-------- Texto extraído --------
Ahora bien, ¿puede la frontera ser un lugar habitable en sí misma? Definida por su condición de transitoriedad, su naturaleza parece ser un no-lugar deshumanizado y sin identidad. No obstante, el pensador Homi Bhabha denominó “tercer espacio” al espacio híbrido formado por la mezcla de dos narrativas culturales diversas. No se trata de un lugar geográfico, sino más bien de una condición formada por las influencias de varias culturas. Esta definición cobra todo su sentido en el mundo globalizado actual, donde las personas nacen en un lugar y viven en otro, haciendo que su espacio mental no esté en ninguno de ellos, sino en un tercero, mezcla de ambos y de otras muchas circunstancias. En este sentido, nos preguntamos, ¿por qué las fronteras no toman espesor para generar así un espacio híbrido de pertenencia?
Fotolimo nace de esta convicción. Más allá de la línea como límite o muro, pero también, de la versión naif de diversidad cultural como espacio feliz de convergencia de culturas, nos acogemos a la idea de entre-medio, como un “tercer espacio” de indeterminación, una “tierra de nadie” donde las identidades y las fronteras están en suspenso, o en vías de redefinición. Convencidos del papel de la imagen como vehículo para la transformación social, somos un festival que pretende habitar la frontera de forma plural, fomentando el pensamiento crítico a través de la creación fotográfica y las artes visuales. Queremos hacerlo desde una postura revolucionaria que, partiendo de la utopía como medio de trascendencia, cree en la necesidad de una nueva epistemología de las fronteras que tiene en cuenta los límites conflictivos de la identidad en el mundo. Ubicado en un enclave transfronterizo único, el festival FotoLimo ha encontrado el marco ideal para reflexionar sobre la frontera desde una mirada lúdica, colectiva y transformadora, buscando habitar la porosidad de la frontera mientras imagina, crea y se enriquece de las nuevas formas de hibridación cultural tan propia del mundo globalizado de hoy.
--------
## Qué hacer
Reescribe el pasaje del texto sobre la frontera que empieza en "Ahora bien, ¿puede" y continúa hasta "híbrido de pertenencia?", cambiando "pensador" por "filósofo".
-------- Entradas extraídas --------
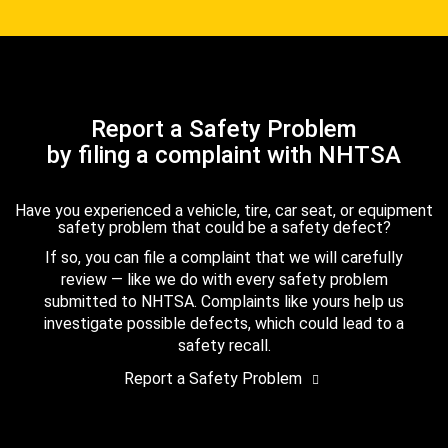
Report a Safety Problem
by filing a complaint with NHTSA
Have you experienced a vehicle, tire, car seat, or equipment
safety problem that could be a safety defect?
If so, you can file a complaint that we will carefully
review — like we do with every safety problem
submitted to NHTSA. Complaints like yours help us
investigate possible defects, which could lead to a
safety recall.
Report a Safety Problem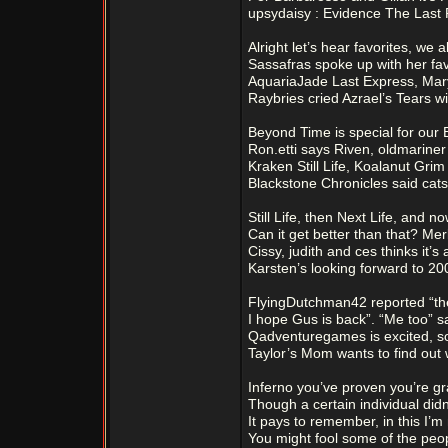
upsydaisy : Evidence The Last R
Alright let’s hear favorites, we
Sassafras spoke up with her fav
AquariaJade Last Express, Mary
Raybries cried Azrael’s Tears wi
Beyond Time is special for our 
Ron.etti says Riven, oldmariner
Kraken Still Life, Koalanut Gri
Blackstone Chronicles said cat
Still Life, then Next Life, and now
Can it get better than that? Merl
Cissy, judith and ces thinks it’s 
Karsten’s looking forward to 20
FlyingDutchman42 reported “th
I hope Gus is back”. “Me too” s
Qadventuregames is excited, s
Taylor’s Mom wants to find out wh
Inferno you’ve proven you’re gr
Though a certain individual didn
It pays to remember, in this I’m
You might fool some of the peopl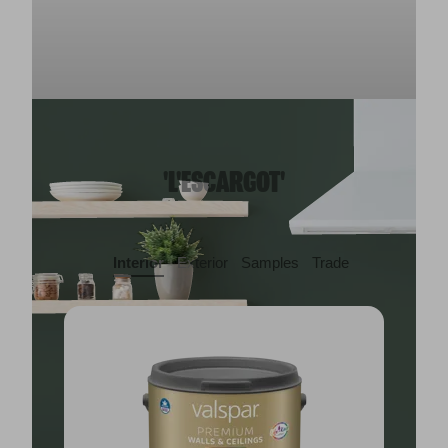
'L'ESCARGOT'
Interior
Exterior
Samples
Trade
--------
## Resultado del ejercicio
Ahora bien, ¿puede la frontera ser un lugar habitable en sí misma? Definida por su condición de transitoriedad, su naturaleza parece ser un no-lugar deshumanizado y sin identidad. No obstante, el filósofo Homi Bhabha denominó “tercer espacio” al espacio híbrido formado por la mezcla de dos narrativas culturales diversas. No se trata de un lugar geográfico, sino más bien de una condición formada por las influencias de varias culturas. Esta definición cobra todo su sentido en el mundo globalizado actual, donde las personas nacen en un lugar y viven en otro, haciendo que su espacio mental no esté en ninguno de ellos, sino en un tercero, mezcla de ambos y de otras muchas circunstancias. En este sentido, nos preguntamos, ¿por qué las fronteras no toman espesor para generar así un espacio híbrido de pertenencia?